Crappie In Tidal Rivers
River crappies love current breaks, and current strength often determines how large a current break must be to attract fish. In rivers with minimal current, such as the Rideau River Chain in Ontario, they occupy the main river channel most or all of the year. Guide Jim McLaughlin, who works the Rideau, says crappies often position outside bridge abutments and pilings on the upstream side right in the main river channel during summer. But as Capps notes, only crazy crappies try to hold in the main flow of the lower Mississippi most of the year.
In some slow-moving rivers, crappies can use weedbeds as current breaks in the main channel. In large, powerful rivers, they’re rarely found in the main channel, no matter how large the current breaks are. In northern rivers, the fish leave current areas entirely, moving as far from them as possible when the water dips below 50°F at the surface. In the South, they might stay in current areas all winter, depending on current strength and water temperature. In the North, crappies move miles to find 20 feet of water to hole up in for winter. In the South, 10-foot depths can be acceptable all winter long.

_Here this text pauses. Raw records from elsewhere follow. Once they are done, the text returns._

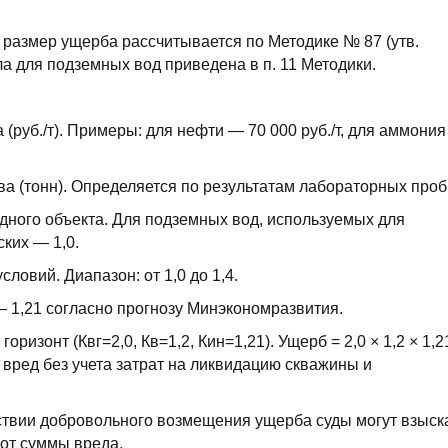
размер ущерба рассчитывается по Методике № 87 (утв.
а для подземных вод приведена в п. 11 Методики.
(руб./т). Примеры: для нефти — 70 000 руб./т, для аммони
 (тонн). Определяется по результатам лабораторных проб
дного объекта. Для подземных вод, используемых для
ких — 1,0.
овий. Диапазон: от 1,0 до 1,4.
 1,21 согласно прогнозу Минэкономразвития.
оризонт (Квг=2,0, Кв=1,2, Кин=1,21). Ущерб = 2,0 × 1,2 × 1,2
вред без учета затрат на ликвидацию скважины и
утствии добровольного возмещения ущерба суды могут взыск
от суммы вреда.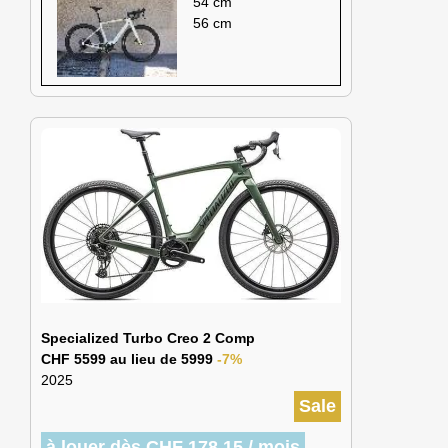
54 cm
56 cm
Specialized Turbo Creo 2 Comp
CHF 5599 au lieu de 5999
-7%
2025
Sale
à louer dès CHF 178.15 / mois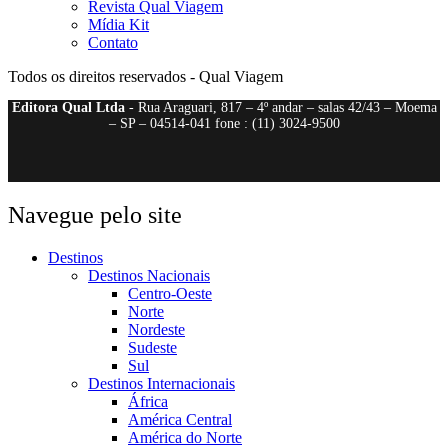
Revista Qual Viagem
Mídia Kit
Contato
Todos os direitos reservados - Qual Viagem
Editora Qual Ltda
- Rua Araguari, 817 – 4º andar – salas 42/43 – Moema
– SP – 04514-041 fone : (11) 3024-9500
Navegue pelo site
Destinos
Destinos Nacionais
Centro-Oeste
Norte
Nordeste
Sudeste
Sul
Destinos Internacionais
África
América Central
América do Norte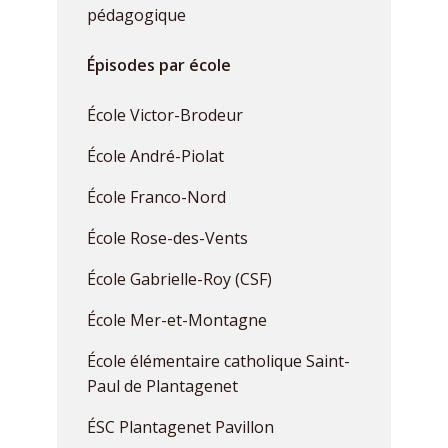
pédagogique
Épisodes par école
École Victor-Brodeur
École André-Piolat
École Franco-Nord
École Rose-des-Vents
École Gabrielle-Roy (CSF)
École Mer-et-Montagne
École élémentaire catholique Saint-
Paul de Plantagenet
ÉSC Plantagenet Pavillon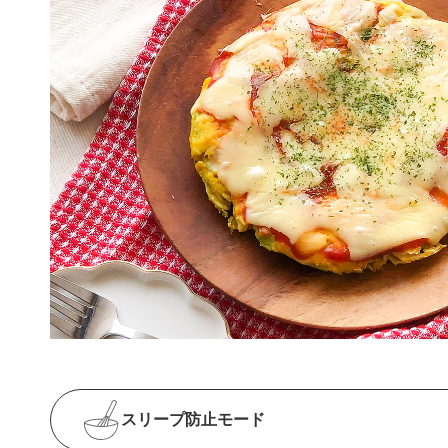
スリープ防止
モード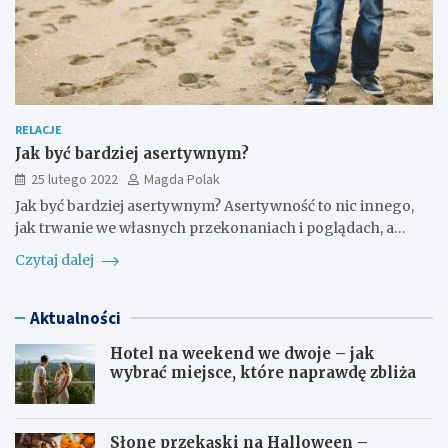
RELACJE
Jak być bardziej asertywnym?
25 lutego 2022
Magda Polak
Jak być bardziej asertywnym? Asertywność to nic innego,
jak trwanie we własnych przekonaniach i poglądach, a…
Czytaj dalej
Aktualności
Hotel na weekend we dwoje – jak
wybrać miejsce, które naprawdę zbliża
Słone przekąski na Halloween –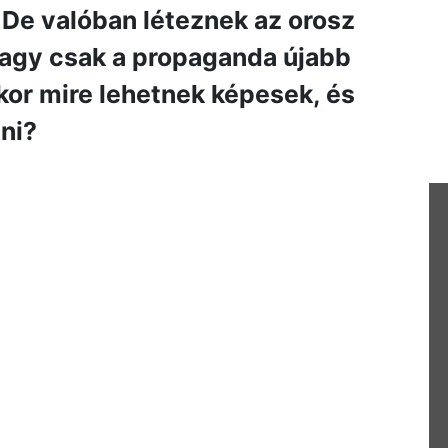
 De valóban léteznek az orosz
vagy csak a propaganda újabb
kor mire lehetnek képesek, és
ni?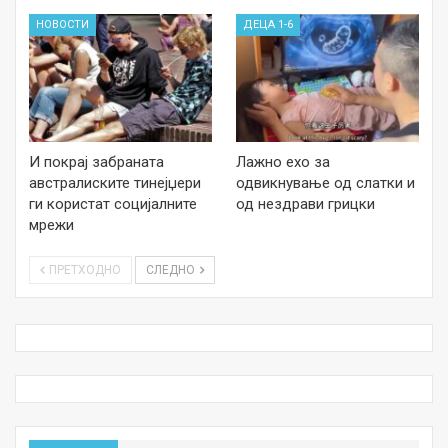
НОВОСТИ
ДЕЦА 1-6
И покрај забраната
Лажно ехо за
австралиските тинејџери
одвикнување од слатки и
ги користат социјалните
од нездрави грицки
мрежи
ПРЕТХОДНО
СЛЕДНО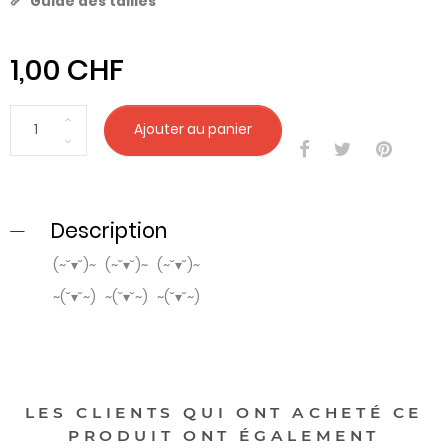
Guide des tailles
1,00 CHF
Ajouter au panier
Description
(~˘▾˘)~ (~˘▾˘)~ (~˘▾˘)~
~(˘▾˘~) ~(˘▾˘~) ~(˘▾˘~)
LES CLIENTS QUI ONT ACHETÉ CE
PRODUIT ONT ÉGALEMENT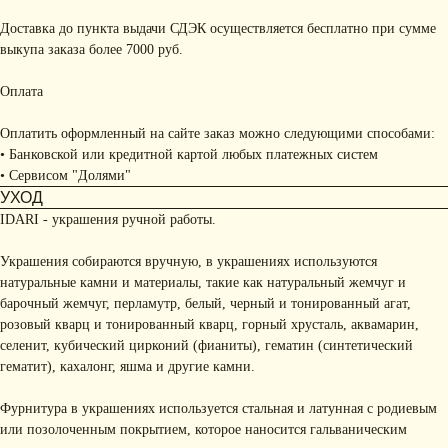
Доставка до пункта выдачи СДЭК осуществляется бесплатно при сумме
выкупа заказа более 7000 руб.
Оплата
Оплатить оформленный на сайте заказ можно следующими способами:
• Банковской или кредитной картой любых платежных систем
• Сервисом "Долями"
УХОД
IDARI - украшения ручной работы.
Украшения собираются вручную, в украшениях используются
натуральные камни и материалы, такие как натуральный жемчуг и
барочный жемчуг, перламутр, белый, черный и тонированный агат,
розовый кварц и тонированный кварц, горный хрусталь, аквамарин,
селенит, кубический цирконий (фианиты), гематин (синтетический
гематит), кахалонг, яшма и другие камни.
Фурнитура в украшениях используется стальная и латунная с родиевым
или позолоченным покрытием, которое наносится гальваническим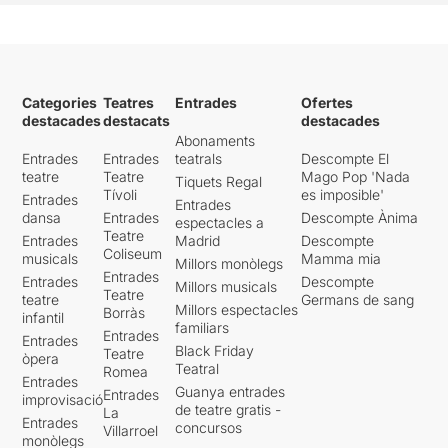
Categories
Teatres
Entrades
Ofertes
destacades
destacats
destacades
Abonaments
Entrades
Entrades
teatrals
Descompte El
teatre
Teatre
Mago Pop 'Nada
Tiquets Regal
Tívoli
es imposible'
Entrades
Entrades
dansa
Entrades
Descompte Ànima
espectacles a
Teatre
Entrades
Madrid
Descompte
Coliseum
musicals
Mamma mia
Millors monòlegs
Entrades
Entrades
Descompte
Millors musicals
Teatre
teatre
Germans de sang
Millors espectacles
Borràs
infantil
familiars
Entrades
Entrades
Black Friday
Teatre
òpera
Teatral
Romea
Entrades
Guanya entrades
Entrades
improvisació
de teatre gratis -
La
Entrades
concursos
Villarroel
monòlegs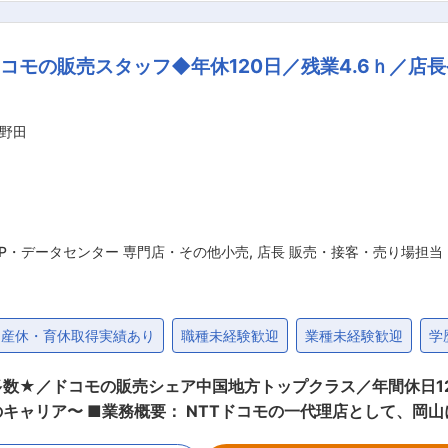
ップ企業です。売上げシェアは70％を誇り、国内だけでなく、
料へ転換する設備を開発し、全国各地から注目されており、今後
コモの販売スタッフ◆年休120日／残業4.6ｈ／店
を理由に『若者応援宣言企業』に認定されております。また、
体系となっています。そのため、会社全体で離職率2~3％と非常に
野田
SP・データセンター 専門店・その他小売
,
店長 販売・接客・売り場担当
産休・育休取得実績あり
職種未経験歓迎
業種未経験歓迎
学
数★／ドコモの販売シェア中国地方トップクラス／年間休日1
7店舗のドコモショップを運営して
ています！ ■業務内容： ・スマートフォンの各種案内 ・機種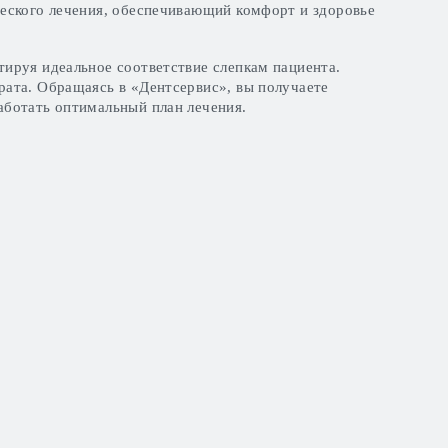
еского лечения, обеспечивающий комфорт и здоровье
ируя идеальное соответствие слепкам пациента.
ата. Обращаясь в «Дентсервис», вы получаете
аботать оптимальный план лечения.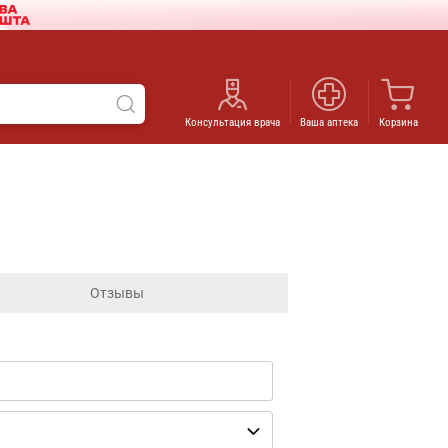
Консультация врача
Ваша аптека
Корзина
Отзывы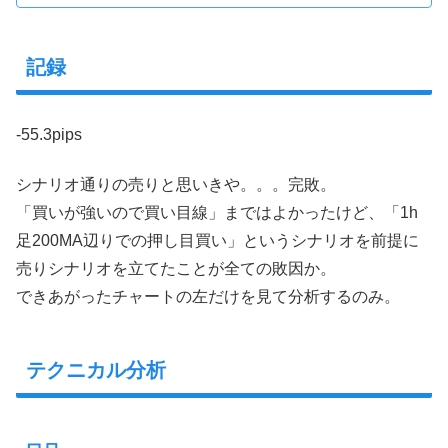
記録
-55.3pips
シナリオ通りの売りと思いきや。。。完敗。
「買いが強いので買い目線」まではよかったけど、「1h
足200MA辺りでの押し目買い」というシナリオを前提に
売りシナリオを立てたことが全ての敗因か。
できあがったチャートの左だけを見て分析するのみ。
テクニカル分析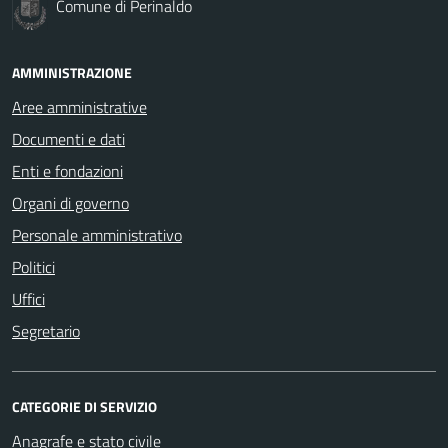
Comune di Perinaldo
AMMINISTRAZIONE
Aree amministrative
Documenti e dati
Enti e fondazioni
Organi di governo
Personale amministrativo
Politici
Uffici
Segretario
CATEGORIE DI SERVIZIO
Anagrafe e stato civile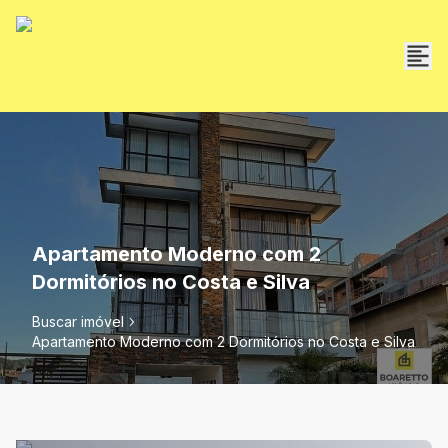
Apartamento Moderno com 2
Dormitórios no Costa e Silva
Buscar imóvel
Apartamento Moderno com 2 Dormitórios no Costa e Silva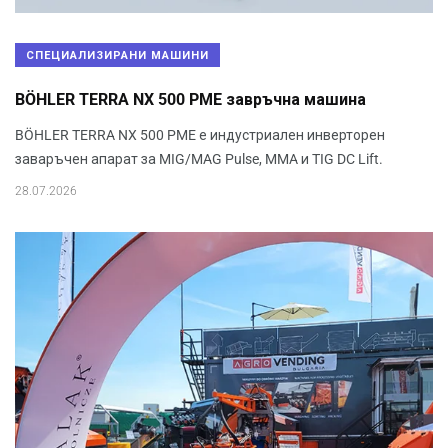
СПЕЦИАЛИЗИРАНИ МАШИНИ
BÖHLER TERRA NX 500 PME завръчна машина
BÖHLER TERRA NX 500 PME е индустриален инверторен
заваръчен апарат за MIG/MAG Pulse, MMA и TIG DC Lift.
28.07.2026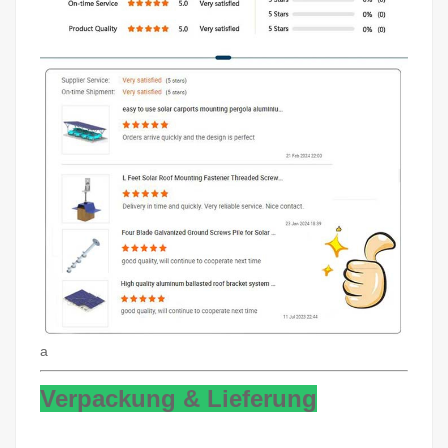
a
Verpackung & Lieferung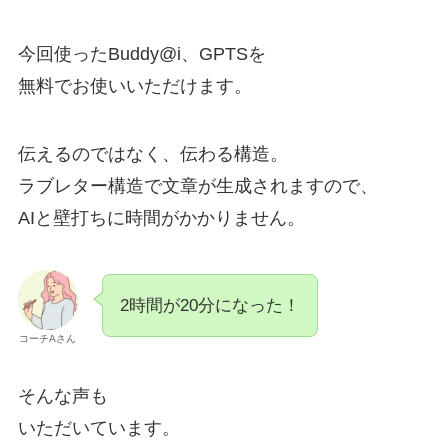
今回使ったBuddy@i、GPTSを
無料でお使いいただけます。
伝えるのではなく、伝わる構造。
ラブレター構造で文章が生成されますので、
AIと壁打ちに時間がかかりません。
2時間が20分になった！
コーチAさん
そんな声も
いただいています。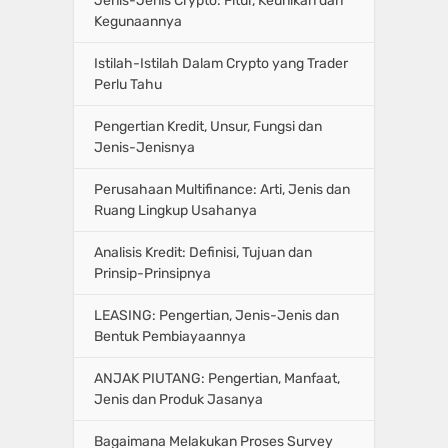
Jenis-Jenis Crypto: Fitur, Keunikan dan
Kegunaannya
Istilah-Istilah Dalam Crypto yang Trader
Perlu Tahu
Pengertian Kredit, Unsur, Fungsi dan
Jenis-Jenisnya
Perusahaan Multifinance: Arti, Jenis dan
Ruang Lingkup Usahanya
Analisis Kredit: Definisi, Tujuan dan
Prinsip-Prinsipnya
LEASING: Pengertian, Jenis-Jenis dan
Bentuk Pembiayaannya
ANJAK PIUTANG: Pengertian, Manfaat,
Jenis dan Produk Jasanya
Bagaimana Melakukan Proses Survey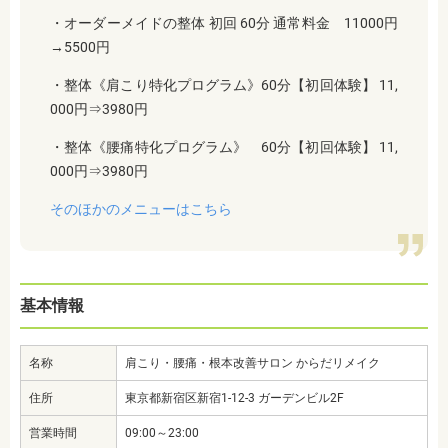
・オーダーメイドの整体 初回 60分 通常料金 11000円
→5500円
・整体《肩こり特化プログラム》60分【初回体験】 11,
000円⇒3980円
・整体《腰痛特化プログラム》 60分【初回体験】 11,
000円⇒3980円
そのほかのメニューはこちら
基本情報
名称
肩こり・腰痛・根本改善サロン からだリメイク
住所
東京都新宿区新宿1-12-3 ガーデンビル2F
営業時間
09:00～23:00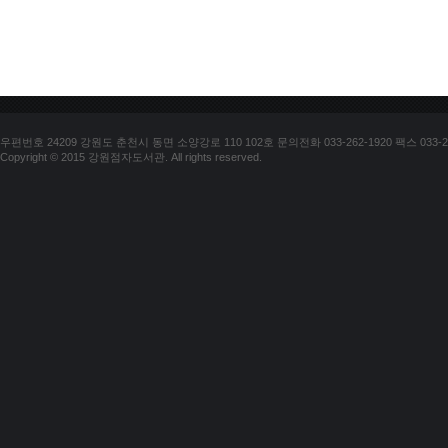
우편번호 24209 강원도 춘천시 동면 소양강로 110 102호 문의전화 033-262-1920 팩스 033-25
Copyright © 2015 강원점자도서관. All rights reserved.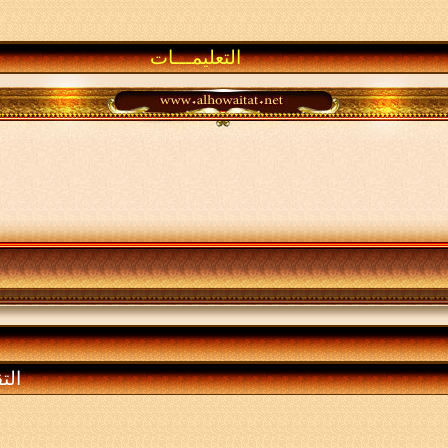
التعليمـــات
الت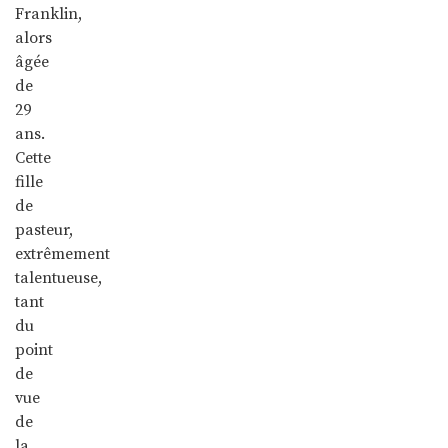
Franklin,
alors
âgée
de
29
ans.
Cette
fille
de
pasteur,
extrêmement
talentueuse,
tant
du
point
de
vue
de
la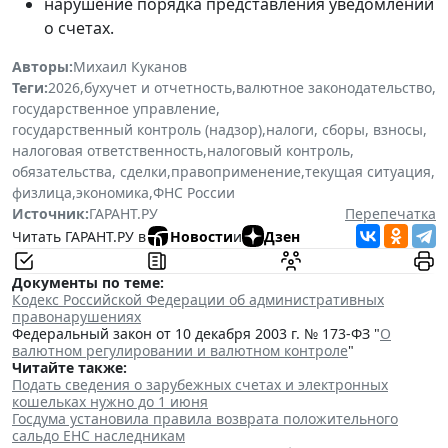
нарушение порядка представления уведомлений
о счетах.
Авторы:
Михаил Куканов
Теги:
2026
,
бухучет и отчетность
,
валютное законодательство
,
государственное управление
,
государственный контроль (надзор)
,
налоги, сборы, взносы
,
налоговая ответственность
,
налоговый контроль
,
обязательства, сделки
,
правоприменение
,
текущая ситуация
,
физлица
,
экономика
,
ФНС России
Источник:
ГАРАНТ.РУ
Перепечатка
Читать ГАРАНТ.РУ в
Новости
и
Дзен
Документы по теме:
Кодекс Российской Федерации об административных
правонарушениях
Федеральный закон от 10 декабря 2003 г. № 173-ФЗ "
О
валютном регулировании и валютном контроле
"
Читайте также:
Подать сведения о зарубежных счетах и электронных
кошельках нужно до 1 июня
Госдума установила правила возврата положительного
сальдо ЕНС наследникам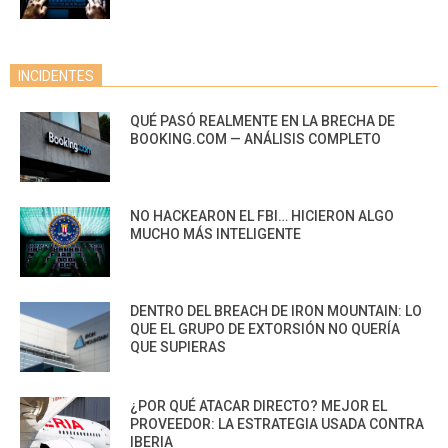
INCIDENTES
QUÉ PASÓ REALMENTE EN LA BRECHA DE
BOOKING.COM — ANÁLISIS COMPLETO
NO HACKEARON EL FBI… HICIERON ALGO
MUCHO MÁS INTELIGENTE
DENTRO DEL BREACH DE IRON MOUNTAIN: LO
QUE EL GRUPO DE EXTORSIÓN NO QUERÍA
QUE SUPIERAS
¿POR QUÉ ATACAR DIRECTO? MEJOR EL
PROVEEDOR: LA ESTRATEGIA USADA CONTRA
IBERIA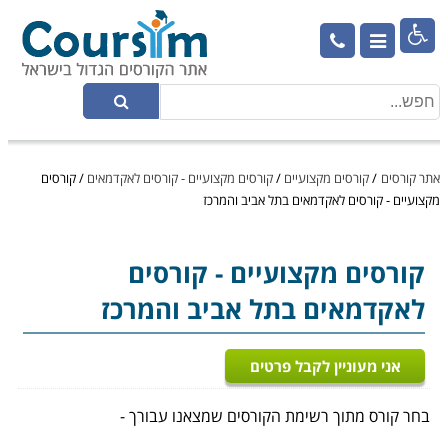

אתר קורסים
/
קורסים מקצועיים
/
קורסים מקצועיים - קורסים לאקדמאים
/
קורסים
מקצועיים - קורסים לאקדמאים בתל אביב והמרכז
קורסים מקצועיים
- קורסים
לאקדמאים בתל אביב והמרכז
אני מעוניין לקבל פרטים
בחר קורס מתוך רשימת הקורסים שמצאנו עבורך -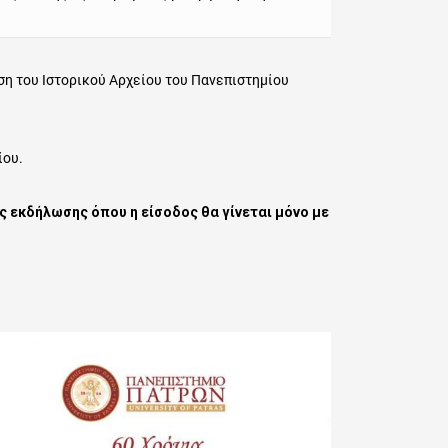
ση του Ιστορικού Αρχείου του Πανεπιστημίου
ίου.
ής εκδήλωσης όπου η είσοδος θα γίνεται μόνο με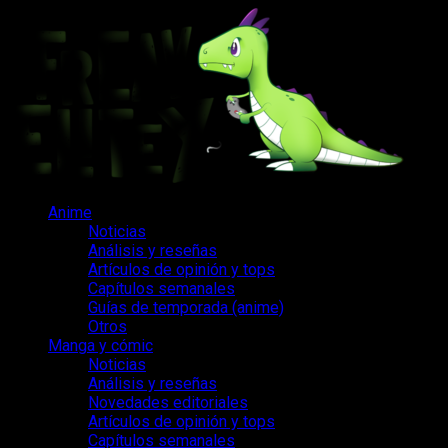
Saltar
al
contenido
Menú
Anime
principal
Noticias
Análisis y reseñas
Artículos de opinión y tops
Capítulos semanales
Guías de temporada (anime)
Otros
Manga y cómic
Noticias
Análisis y reseñas
Novedades editoriales
Artículos de opinión y tops
Capítulos semanales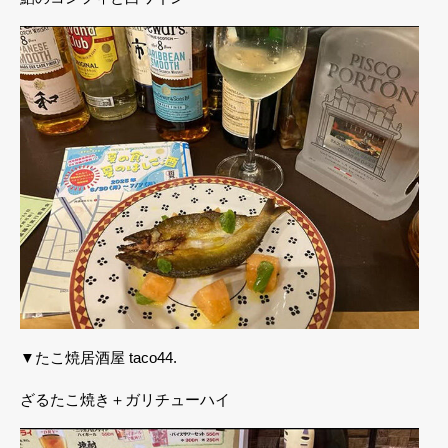
▼たこ焼居酒屋 taco44.
ざるたこ焼き＋ガリチューハイ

Different fish? No. Crappies everywhere are the same fish with the same needs, but different climates modify those needs. The natural range of crappies, from south Florida into Canada, covers a wide spectrum of climates, from subtropical to boreal. Crappies range through disparate river systems and topography, where varying conditions force different responses to different problems. Conditions change with latitude, climate, and terrain, but our flat-sided friends have built-in attitude adjustment capabilities that allow them to thrive in all kinds of rivers, lakes, and climates.